─── TEXT SECTION

Bare-metal Kubernetes with K3s

Learn how to configure K3s on bare-metal to run a Kubernetes cluster with just as much resilience and fault tolerance as a managed service.

This tutorial is a follow-on from my post Kubernetes on bare-metal in 10 minutes from 2017. The original post focused on getting Kubernetes working across a number of bare-metal hosts running Ubuntu, and then it went on to deploy a microservice and the dashboard. It was a primer, and written to help new users kick the tires with Kubernetes. It used production-ready kubeadm, but only used one master node, meaning it couldn't tolerate a failure.

In this post, I want to provide you with a HA, production-ready cluster on bare-metal infrastructure. We will use Equinix Metal for the hosts, automate the boring parts, but do the rest step by step, so that you can get an understanding on what's going on under the hood.

In the conclusion, we will review the setup and discuss other options for running on-premises or in a homelab with Raspberry Pis. We will also compare kube-vip to other solutions for bare-metal and self-hosted networking.

kube-vip-ha-k3s--6-

Conceptual diagram: kubectl access provided by the stable EIP. The IngressController also has an EIP which routes traffic for services exposed with Ingress such as the OpenFaaS gateway.

──────

From the K3s tutorial, quote the passage that starts at the words "In this post, I" and ends after "the OpenFaaS gateway.". The listing comes from a separate source, not from the K3s tutorial.

─── SUPPLIED RECORDS

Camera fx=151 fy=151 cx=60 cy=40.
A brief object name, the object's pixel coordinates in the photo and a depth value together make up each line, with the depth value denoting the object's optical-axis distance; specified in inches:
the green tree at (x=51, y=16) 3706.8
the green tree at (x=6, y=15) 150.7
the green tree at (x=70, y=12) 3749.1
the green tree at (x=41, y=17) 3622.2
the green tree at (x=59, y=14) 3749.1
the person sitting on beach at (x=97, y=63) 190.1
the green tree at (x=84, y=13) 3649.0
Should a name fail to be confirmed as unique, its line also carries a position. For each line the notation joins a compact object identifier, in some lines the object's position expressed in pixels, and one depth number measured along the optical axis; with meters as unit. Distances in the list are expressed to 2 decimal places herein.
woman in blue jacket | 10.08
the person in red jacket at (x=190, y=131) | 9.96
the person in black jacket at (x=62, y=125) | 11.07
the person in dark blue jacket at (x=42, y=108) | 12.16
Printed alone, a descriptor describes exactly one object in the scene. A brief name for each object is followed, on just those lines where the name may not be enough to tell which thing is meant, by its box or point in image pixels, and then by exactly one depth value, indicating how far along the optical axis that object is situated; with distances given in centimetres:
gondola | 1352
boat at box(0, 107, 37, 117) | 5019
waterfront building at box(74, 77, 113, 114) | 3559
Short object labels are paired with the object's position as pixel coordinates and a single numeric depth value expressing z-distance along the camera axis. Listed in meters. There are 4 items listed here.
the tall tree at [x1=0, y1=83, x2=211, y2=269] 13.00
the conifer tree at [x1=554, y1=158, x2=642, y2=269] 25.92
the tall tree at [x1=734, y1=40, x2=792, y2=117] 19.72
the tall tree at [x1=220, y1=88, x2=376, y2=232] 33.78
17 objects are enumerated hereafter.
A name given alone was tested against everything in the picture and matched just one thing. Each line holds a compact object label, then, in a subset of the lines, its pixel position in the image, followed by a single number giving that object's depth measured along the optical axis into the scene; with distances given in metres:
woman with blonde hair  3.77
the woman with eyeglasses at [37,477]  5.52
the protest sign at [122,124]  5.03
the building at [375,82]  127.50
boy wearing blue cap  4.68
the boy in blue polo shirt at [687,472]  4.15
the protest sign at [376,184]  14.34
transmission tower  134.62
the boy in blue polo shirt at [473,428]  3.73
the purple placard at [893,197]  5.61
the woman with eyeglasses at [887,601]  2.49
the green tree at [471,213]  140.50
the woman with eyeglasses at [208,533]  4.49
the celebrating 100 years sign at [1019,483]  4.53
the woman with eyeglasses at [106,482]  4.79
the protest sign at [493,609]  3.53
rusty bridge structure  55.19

──────
─── SUPPLIED RECORDS

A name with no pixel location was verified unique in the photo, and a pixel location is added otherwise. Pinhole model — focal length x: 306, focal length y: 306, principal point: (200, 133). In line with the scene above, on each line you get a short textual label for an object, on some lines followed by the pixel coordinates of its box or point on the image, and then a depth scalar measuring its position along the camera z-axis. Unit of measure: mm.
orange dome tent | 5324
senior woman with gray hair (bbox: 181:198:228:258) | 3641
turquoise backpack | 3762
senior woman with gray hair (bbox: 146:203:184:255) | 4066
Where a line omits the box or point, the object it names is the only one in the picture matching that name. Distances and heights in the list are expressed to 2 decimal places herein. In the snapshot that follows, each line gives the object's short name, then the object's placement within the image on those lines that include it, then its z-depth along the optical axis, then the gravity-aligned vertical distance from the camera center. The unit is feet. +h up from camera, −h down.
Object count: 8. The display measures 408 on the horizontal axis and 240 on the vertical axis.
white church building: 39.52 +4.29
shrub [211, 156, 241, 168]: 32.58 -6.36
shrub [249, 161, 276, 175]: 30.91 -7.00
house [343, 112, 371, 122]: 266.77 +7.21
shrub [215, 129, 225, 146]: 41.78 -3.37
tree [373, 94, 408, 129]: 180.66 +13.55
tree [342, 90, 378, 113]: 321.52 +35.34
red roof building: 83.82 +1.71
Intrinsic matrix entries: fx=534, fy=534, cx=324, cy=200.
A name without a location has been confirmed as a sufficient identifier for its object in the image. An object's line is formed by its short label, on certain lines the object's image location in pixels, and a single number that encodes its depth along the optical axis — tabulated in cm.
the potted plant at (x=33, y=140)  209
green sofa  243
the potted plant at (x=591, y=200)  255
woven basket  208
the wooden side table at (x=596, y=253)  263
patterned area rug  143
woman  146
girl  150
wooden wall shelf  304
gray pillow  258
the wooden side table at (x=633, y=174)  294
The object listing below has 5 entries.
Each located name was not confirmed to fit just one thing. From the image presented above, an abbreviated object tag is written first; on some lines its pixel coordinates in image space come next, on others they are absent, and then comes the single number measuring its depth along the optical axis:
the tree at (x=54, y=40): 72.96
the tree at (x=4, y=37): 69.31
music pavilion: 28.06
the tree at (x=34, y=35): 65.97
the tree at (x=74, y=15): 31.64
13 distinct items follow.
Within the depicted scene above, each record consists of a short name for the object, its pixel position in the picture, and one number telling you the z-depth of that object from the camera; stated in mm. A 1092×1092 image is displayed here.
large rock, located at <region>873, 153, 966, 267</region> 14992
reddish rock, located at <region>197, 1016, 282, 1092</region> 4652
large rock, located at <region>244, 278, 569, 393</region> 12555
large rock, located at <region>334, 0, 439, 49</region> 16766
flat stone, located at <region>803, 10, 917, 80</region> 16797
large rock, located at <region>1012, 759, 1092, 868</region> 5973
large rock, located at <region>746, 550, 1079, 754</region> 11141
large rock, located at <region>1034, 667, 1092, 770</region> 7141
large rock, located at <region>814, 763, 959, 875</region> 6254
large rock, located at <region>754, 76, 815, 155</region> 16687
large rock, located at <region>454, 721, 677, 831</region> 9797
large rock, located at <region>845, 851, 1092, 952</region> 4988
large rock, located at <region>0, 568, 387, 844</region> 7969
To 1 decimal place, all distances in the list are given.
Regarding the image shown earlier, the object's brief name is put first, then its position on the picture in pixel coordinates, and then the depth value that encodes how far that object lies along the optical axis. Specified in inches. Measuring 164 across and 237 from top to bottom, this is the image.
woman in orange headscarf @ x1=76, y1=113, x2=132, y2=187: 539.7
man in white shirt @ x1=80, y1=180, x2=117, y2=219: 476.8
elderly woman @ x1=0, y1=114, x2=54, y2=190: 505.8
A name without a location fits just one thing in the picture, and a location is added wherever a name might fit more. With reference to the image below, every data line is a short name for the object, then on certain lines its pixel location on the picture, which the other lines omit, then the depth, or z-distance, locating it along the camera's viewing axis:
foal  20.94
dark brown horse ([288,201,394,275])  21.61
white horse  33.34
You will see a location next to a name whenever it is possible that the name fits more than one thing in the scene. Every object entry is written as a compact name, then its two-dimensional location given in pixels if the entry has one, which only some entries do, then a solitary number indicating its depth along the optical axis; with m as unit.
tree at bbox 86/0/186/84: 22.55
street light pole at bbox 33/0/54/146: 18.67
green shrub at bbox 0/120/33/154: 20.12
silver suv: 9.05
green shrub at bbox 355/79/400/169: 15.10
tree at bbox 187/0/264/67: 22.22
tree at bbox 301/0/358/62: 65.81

──────

◆ **EXERCISE ANSWER**:
In this post, I want to provide you with a HA, production-ready cluster on bare-metal infrastructure. We will use Equinix Metal for the hosts, automate the boring parts, but do the rest step by step, so that you can get an understanding on what's going on under the hood.

In the conclusion, we will review the setup and discuss other options for running on-premises or in a homelab with Raspberry Pis. We will also compare kube-vip to other solutions for bare-metal and self-hosted networking.

kube-vip-ha-k3s--6-

Conceptual diagram: kubectl access provided by the stable EIP. The IngressController also has an EIP which routes traffic for services exposed with Ingress such as the OpenFaaS gateway.